14 December 2000
Gene scientists find plant’s clock
By FWi staff
SCIENTISTS have mapped the genetic blueprint of a plant for the first time, revolutionising the way plants are understood.
Among other discoveries, they have identified a gene that controls flowering time.
The first whole genetic sequence of a flowering plant was compiled by scientists around the world and is published in the journal Nature.
This breakthrough in understanding how plants work gives biologists and plant breeders opportunities to make plants easier to grow and healthier to eat.
The sequenced plant, thale cress Arabidopsis thaliana, is a weedy relative of the mustard and cabbage plant families.
But the Biotechnology and Biological Sciences Research Council says this “road map” can be used to understand genes in more complex plants.
The BBSRC, a leading funding agency for bioscience research at UK, has invested 90 million in research into Arabidopsis in the last 10 years.

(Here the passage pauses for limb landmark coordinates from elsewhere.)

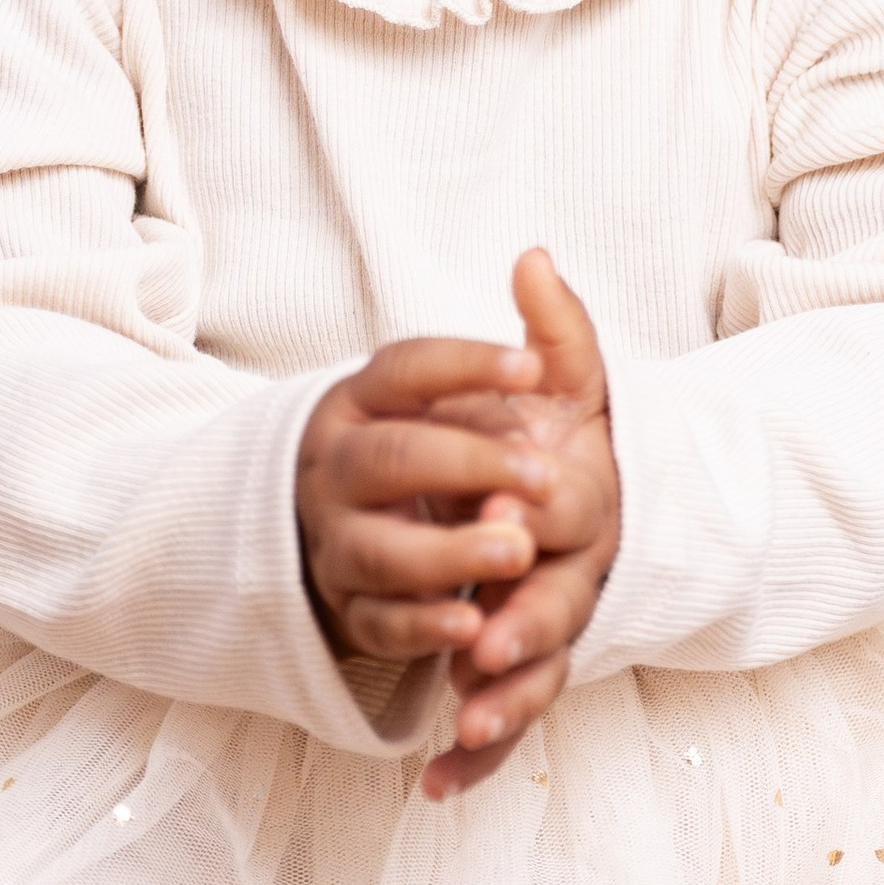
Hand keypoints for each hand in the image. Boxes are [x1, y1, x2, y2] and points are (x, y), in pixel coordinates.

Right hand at [295, 328, 553, 672]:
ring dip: (448, 552)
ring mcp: (339, 539)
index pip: (405, 368)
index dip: (464, 366)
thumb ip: (540, 332)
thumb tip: (537, 258)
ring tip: (519, 550)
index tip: (530, 367)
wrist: (384, 534)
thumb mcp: (508, 393)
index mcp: (366, 400)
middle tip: (544, 475)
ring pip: (379, 548)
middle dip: (468, 465)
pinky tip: (472, 624)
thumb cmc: (460, 451)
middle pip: (391, 458)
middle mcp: (339, 467)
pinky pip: (376, 621)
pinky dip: (421, 627)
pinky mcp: (352, 607)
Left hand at [423, 251, 618, 802]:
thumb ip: (557, 331)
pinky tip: (435, 788)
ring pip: (537, 676)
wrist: (601, 504)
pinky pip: (510, 719)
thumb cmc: (575, 439)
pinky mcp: (529, 668)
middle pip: (556, 609)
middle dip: (519, 630)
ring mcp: (554, 627)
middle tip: (478, 650)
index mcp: (587, 506)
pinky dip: (479, 758)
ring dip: (501, 708)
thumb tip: (530, 258)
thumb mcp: (574, 380)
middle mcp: (575, 573)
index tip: (497, 529)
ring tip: (459, 730)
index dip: (530, 521)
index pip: (567, 515)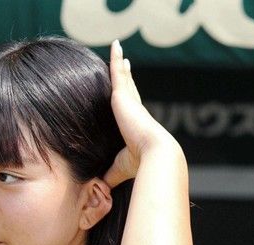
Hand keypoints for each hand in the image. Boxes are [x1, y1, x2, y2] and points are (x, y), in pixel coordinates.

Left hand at [105, 39, 183, 187]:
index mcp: (134, 125)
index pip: (131, 109)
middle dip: (126, 77)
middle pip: (129, 88)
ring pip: (123, 77)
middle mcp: (134, 110)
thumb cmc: (140, 166)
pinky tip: (115, 46)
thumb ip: (108, 175)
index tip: (128, 90)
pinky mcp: (123, 95)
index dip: (130, 99)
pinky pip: (118, 72)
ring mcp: (130, 101)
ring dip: (120, 64)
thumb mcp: (119, 168)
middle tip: (125, 64)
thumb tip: (99, 189)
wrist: (154, 156)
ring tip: (118, 50)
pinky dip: (116, 59)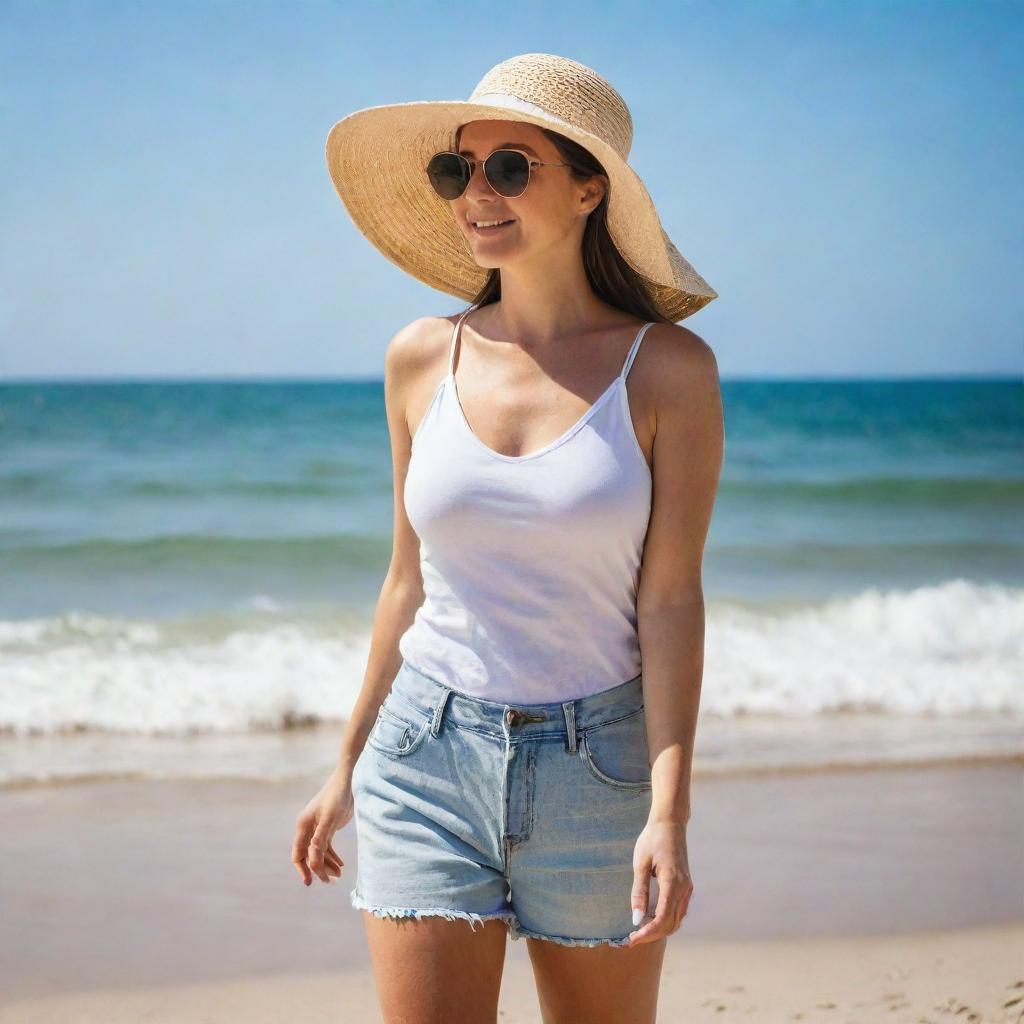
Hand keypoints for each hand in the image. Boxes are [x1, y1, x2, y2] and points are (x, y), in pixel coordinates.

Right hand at [292, 769, 352, 885]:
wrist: (347, 781)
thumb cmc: (336, 797)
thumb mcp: (329, 819)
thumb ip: (320, 840)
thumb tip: (313, 862)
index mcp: (303, 826)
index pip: (298, 853)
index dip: (302, 869)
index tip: (310, 883)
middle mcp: (307, 828)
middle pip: (309, 855)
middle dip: (318, 869)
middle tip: (330, 882)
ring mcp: (317, 828)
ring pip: (319, 852)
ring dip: (327, 864)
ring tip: (339, 875)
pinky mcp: (327, 827)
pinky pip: (327, 846)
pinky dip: (332, 856)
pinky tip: (341, 864)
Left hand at [626, 818, 692, 945]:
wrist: (670, 822)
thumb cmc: (652, 839)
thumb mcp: (640, 864)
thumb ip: (639, 892)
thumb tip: (636, 918)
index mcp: (673, 884)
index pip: (662, 920)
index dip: (647, 934)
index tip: (631, 941)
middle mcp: (684, 889)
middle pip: (671, 924)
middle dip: (652, 935)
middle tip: (632, 938)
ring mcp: (687, 888)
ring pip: (677, 920)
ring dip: (660, 929)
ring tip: (640, 931)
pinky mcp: (686, 885)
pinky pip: (679, 910)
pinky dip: (667, 920)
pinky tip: (652, 918)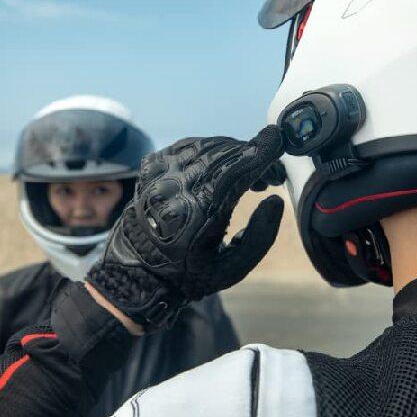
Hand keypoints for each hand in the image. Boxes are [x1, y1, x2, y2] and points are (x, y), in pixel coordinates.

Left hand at [87, 125, 284, 331]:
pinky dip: (209, 152)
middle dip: (253, 156)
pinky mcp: (150, 169)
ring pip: (207, 145)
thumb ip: (262, 235)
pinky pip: (186, 147)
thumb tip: (274, 199)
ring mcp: (161, 173)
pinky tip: (217, 168)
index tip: (279, 142)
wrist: (137, 272)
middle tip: (267, 178)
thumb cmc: (188, 274)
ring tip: (244, 175)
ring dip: (232, 153)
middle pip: (227, 152)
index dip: (263, 151)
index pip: (239, 166)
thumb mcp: (233, 268)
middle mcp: (180, 185)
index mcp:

Using the projects findings researchers at the John Innes Centre have identified a gene that controls flowering time in Arabidopsis.
Isolating this allows plant breeders to develop winter and spring varieties of crops, depending on whether they need a cold period to stimulate them to flower.
Horticulture Research International is using the gene sequence to identify natural disease-resistant genes lost from related members of the cabbage family through selective breeding.
By identifying the genes in Arabidopsis, it may be possible to restore natural resistance to diseases, reducing reliance on chemical controls, says the BBSRC.